三国街道・栃原峠

この栃原峠の探索の1ヵ月後に新潟県中越地震がありました。堀之内町でも結構被害を受けているニュースを見ました。 堀の内側の砂防ダムの下で鯉の養殖をしている方といろいろ話を伺いましたが、被害を受けているようでしたらお見舞いを申し上げます。

八色駅〜栃原峠
栃原峠地図 三国街道は湯沢以北にも面影が残っているであろうと思われる栃原峠を歩いてみました。 上越線の八色駅からまっすぐ北方向に登って行くのが旧三国街道です。
栃原峠
栃原峠
※この地図は、国土地理院長の承認を得て、同院発行の2万5千分の1地形図を複製したものである。(承認番号 平16総複、第410号)

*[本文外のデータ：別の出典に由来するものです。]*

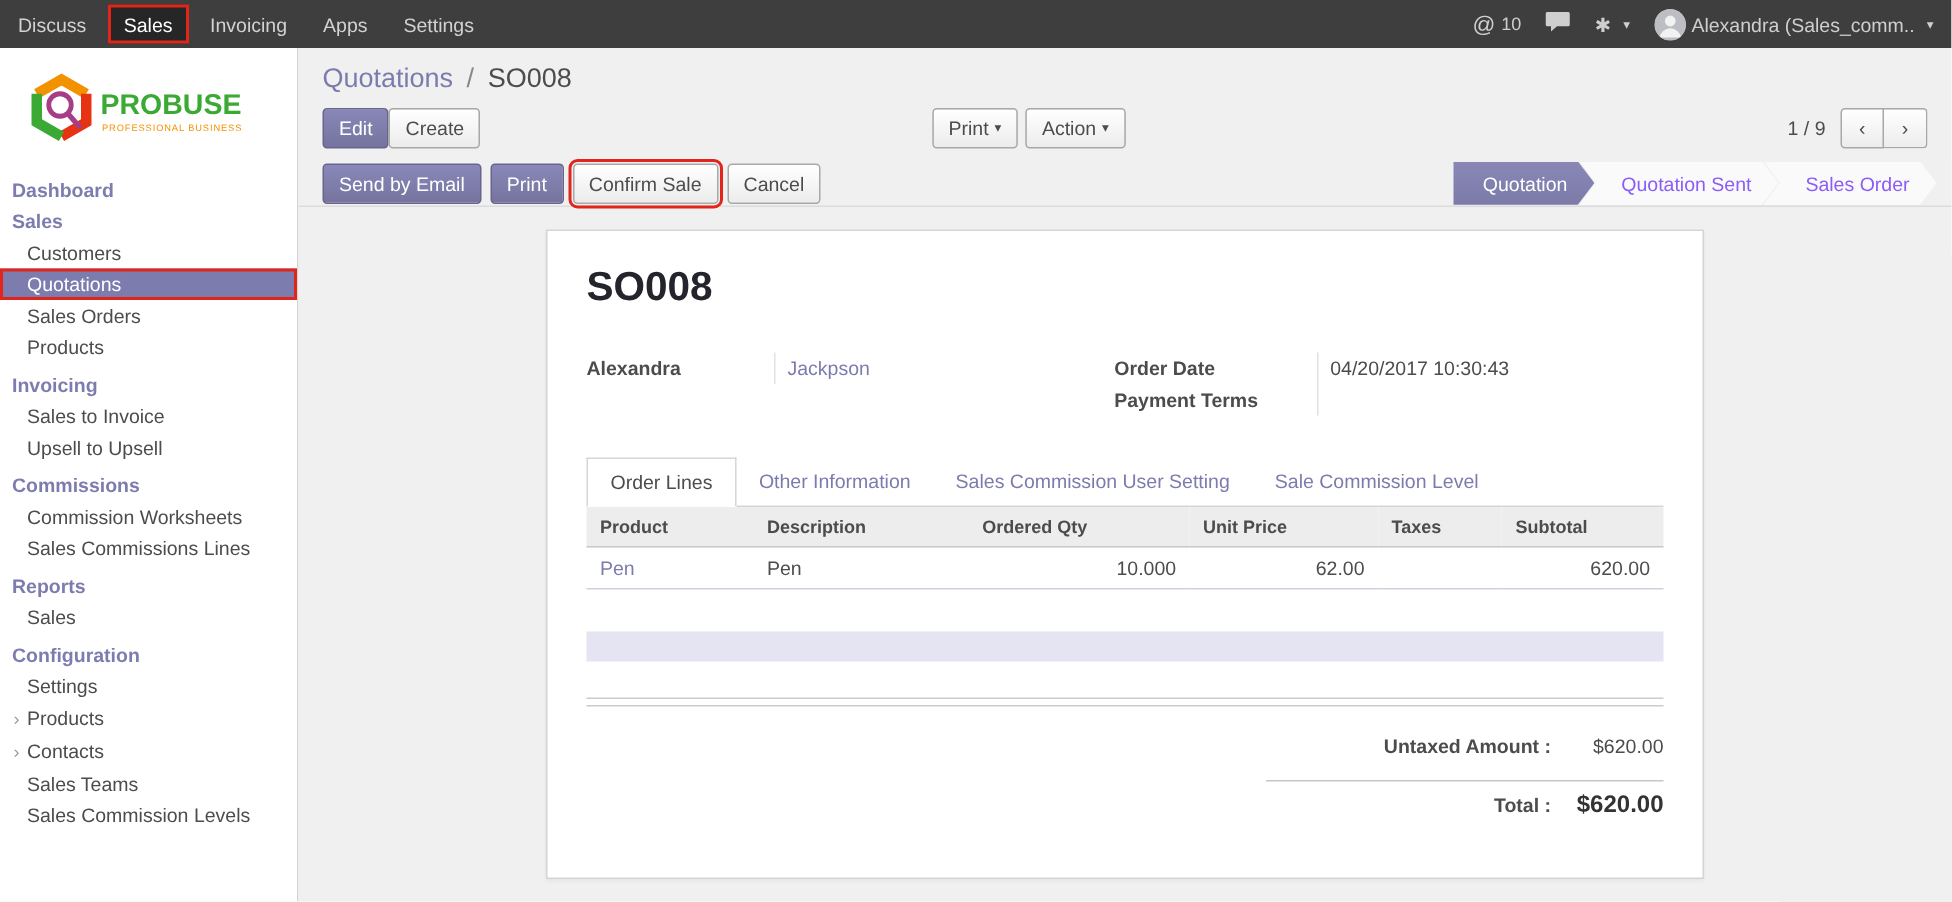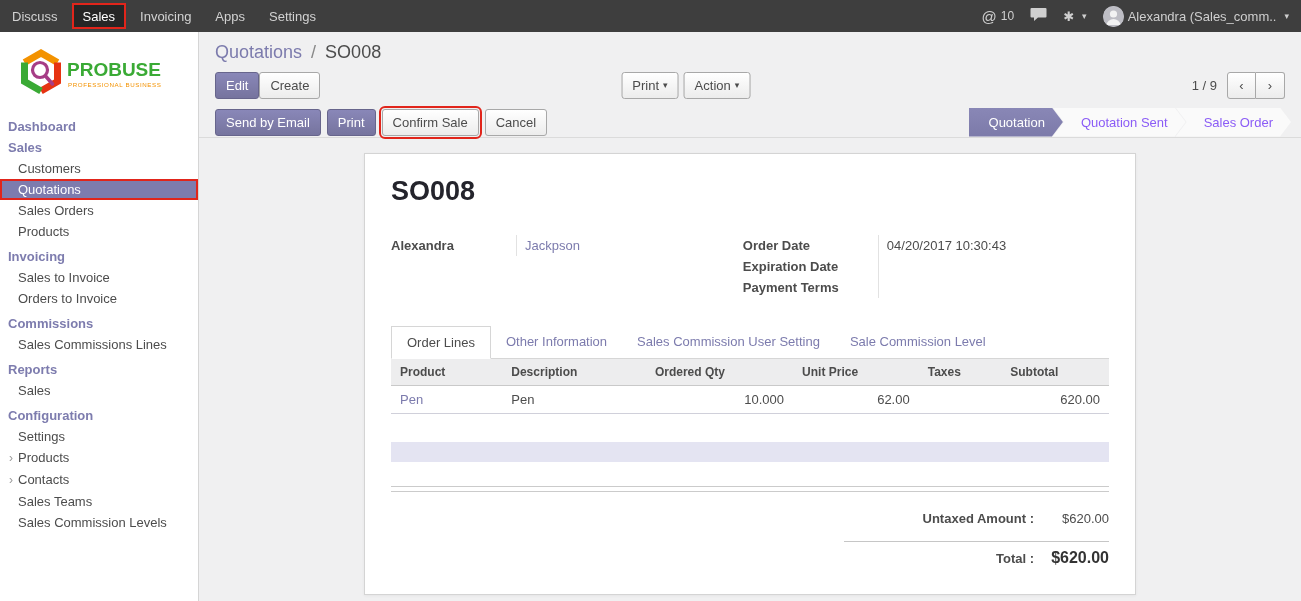"Expiration Date" div.frow { html: <div> <div>Expiration Date</div> <div></div> </div> -> none }
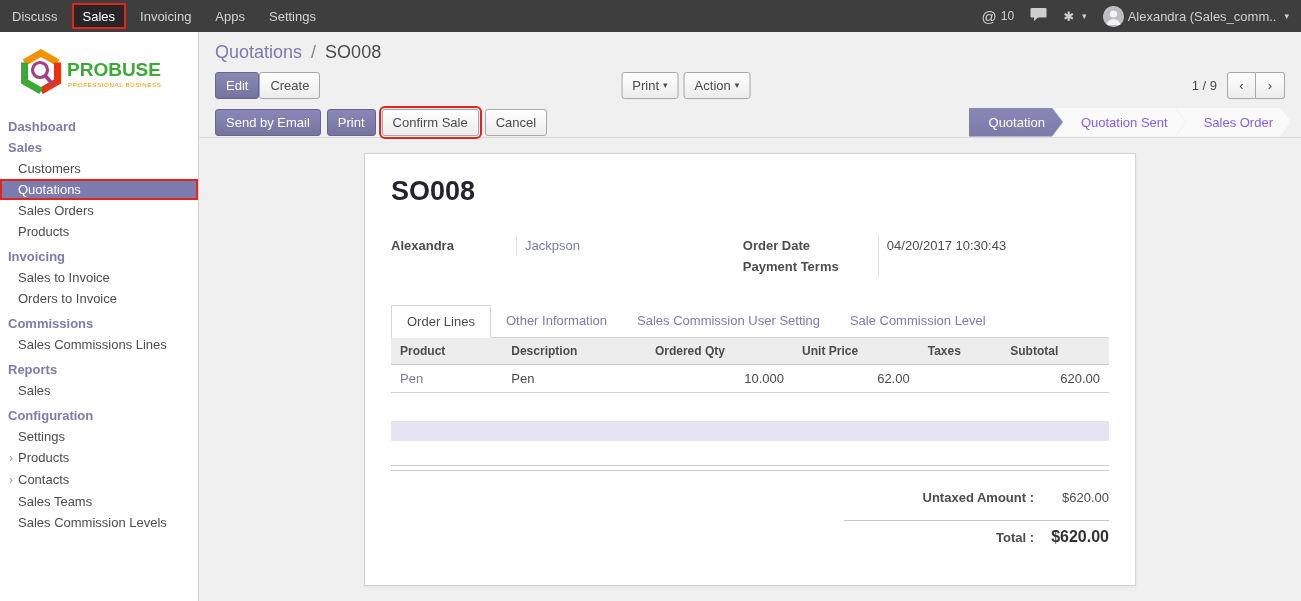"Orders to Invoice" div.side-item { text: Orders to Invoice -> Upsell to Upsell }
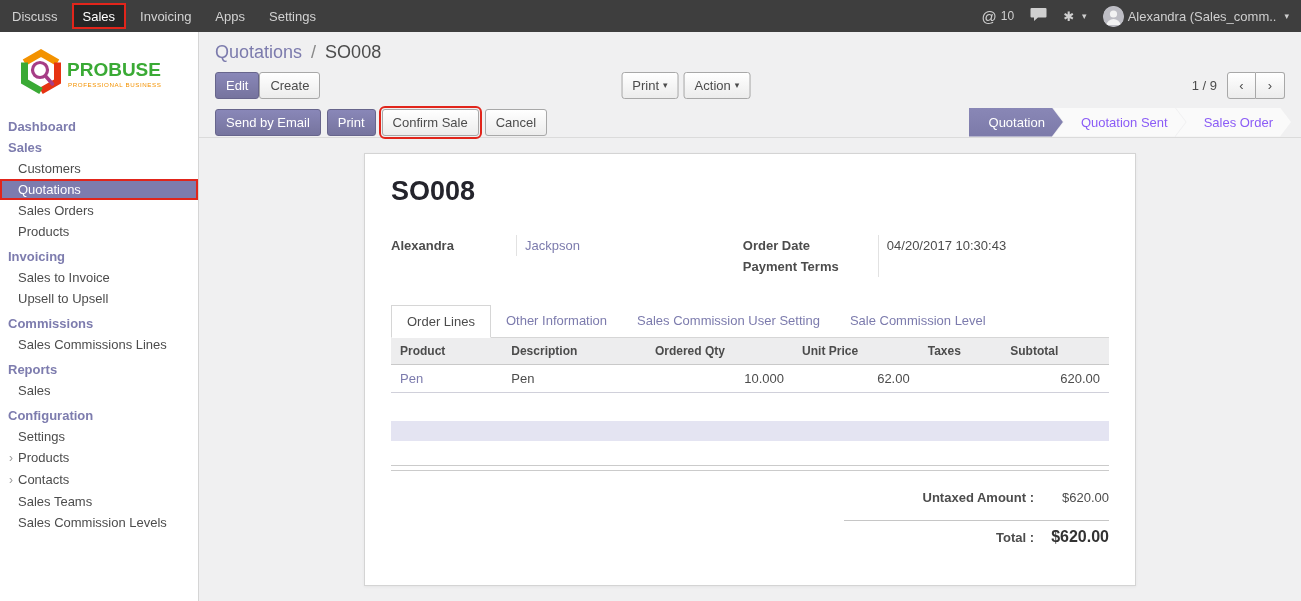"Commission Worksheets" div.side-item { html: none -> <div>Commission Worksheets</div> }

このコースは八色駅から峠までは「駅からハイキング」のコースに指定されており、上って行くと早速その案内標識があった。
さらに2万5千分の1の地図を頼りに行くと、橋のところでハイキングコースは車道の方向を指しています。 しかし、旧街道としては橋の手前で砂利道に入ります。入山禁止という標識があるが、道を歩くだけならいいでしょう。
雰囲気的には沢の流れを見ながらの良い道だが、少し先で2つに分かれていました。 右方向にはコンクリートの砂防ダムが見え、すぐに行き止まりになっています。しかたがないので、左に行ったのだがそれも数百mで先に進めなくなりました。
あとでわかったのだが、旧街道はこの砂防ダムを越えて登って行くようだ。(今はこのダムの前後で通行不能になっている)それと国土地理院の地図も古いのか新道工事のためか不正確で、峠への道筋が違っているのだ。
栃原峠栃原峠

しかたなく橋まで戻り、ハイキングコースの車道を行きます。 車道を進んで行くと上の方では峠を越える道を切り開く工事を行っており行き止まり。そして結局、栃原峠への道がわからなくなり、工事現場の人に訊ねると、分岐点を教えてもらえました。車道の3つ目のカーブのところに峠への上り口があったのです。(現在、道路工事の現場事務所が建っている) 良く見ると先ほど通ったときには気が付かなかった「駅からハイキング」の小さな標識が立っていたのです。戻っているときに工事現場を往復するダンプカーの運転手が停車して「どうしましたぁ」なんて声を掛けてくれたりしました。
左の写真が峠への上り口。右は通行不能の旧街道部分を見下ろす。
栃原峠栃原峠

雑草の多い道だが歩くには差し支えない程度の街道を上ります。途中、杉の木の根元に石仏を見て、さらに峠の上の工事現場を仰ぎ見るようになると、まもなく峠に着きました。
栃原峠栃原峠

峠の標高は300m程度と思われます。 森の中に小さなお社が建っており、手前の杉の木は上杉謙信の御手植えだそうです。「駅からハイキング」のコースは右の山の上を目指して分かれてゆきます。
峠の左上部では車道の工事が旧ピッチです。車道の工事は峠からは少し離れており、旧街道は壊されないようです。 大和町方面の眺めもいいです。ただ、休憩ベンチがありません。車道工事に合わせて設置してもらいたいものです。
栃原峠栃原峠
栃原峠栃原峠
栃原峠〜堀之内

堀之内側へ下る道は綺麗に草が刈られたばかりで、歩きやすい道です。峠のすぐ下には湧き水もありました。
左上に車道の法面のコンクリート壁を見ながら下ります。
ほぼ下りきると、左に分岐するコンクリートの橋が現れるが、その道は橋の先で草に覆われています。 街道はまっすぐに進みます。あとで話を聞くと、この橋からの道は砂防ダムを造ったための代替道路だというが、まったく使われておらず廃道状態になっています。
栃原峠栃原峠

少し行くと、むむ、コンクリートの砂防ダムが現れる。ここで行き止まりかと思ったが、歩行者だけの迂回路が付けてありました。
栃原峠栃原峠

砂防ダムの下流側では地元の人があぜ道の草刈をしており、声を掛けると草刈機のエンジンを止めて街道の話をしてくれました。田んぼかと思ったところは鯉の養殖をやっている池で、見ると大きな鯉が泳いでいました。
この先はまもなく2車線の車道に出ました。三国街道入口の案内標識が立っています。
ここからはJR堀之内駅までただひたすら真っ直ぐな2車線の車道を歩くしかありません。旧街道を拡幅したものと思われますが、交通量は少ないので安心して歩けます。
八色駅から越後堀之内駅までは途中の1時間くらいのロスも入れて、所要時間は約5時間であった。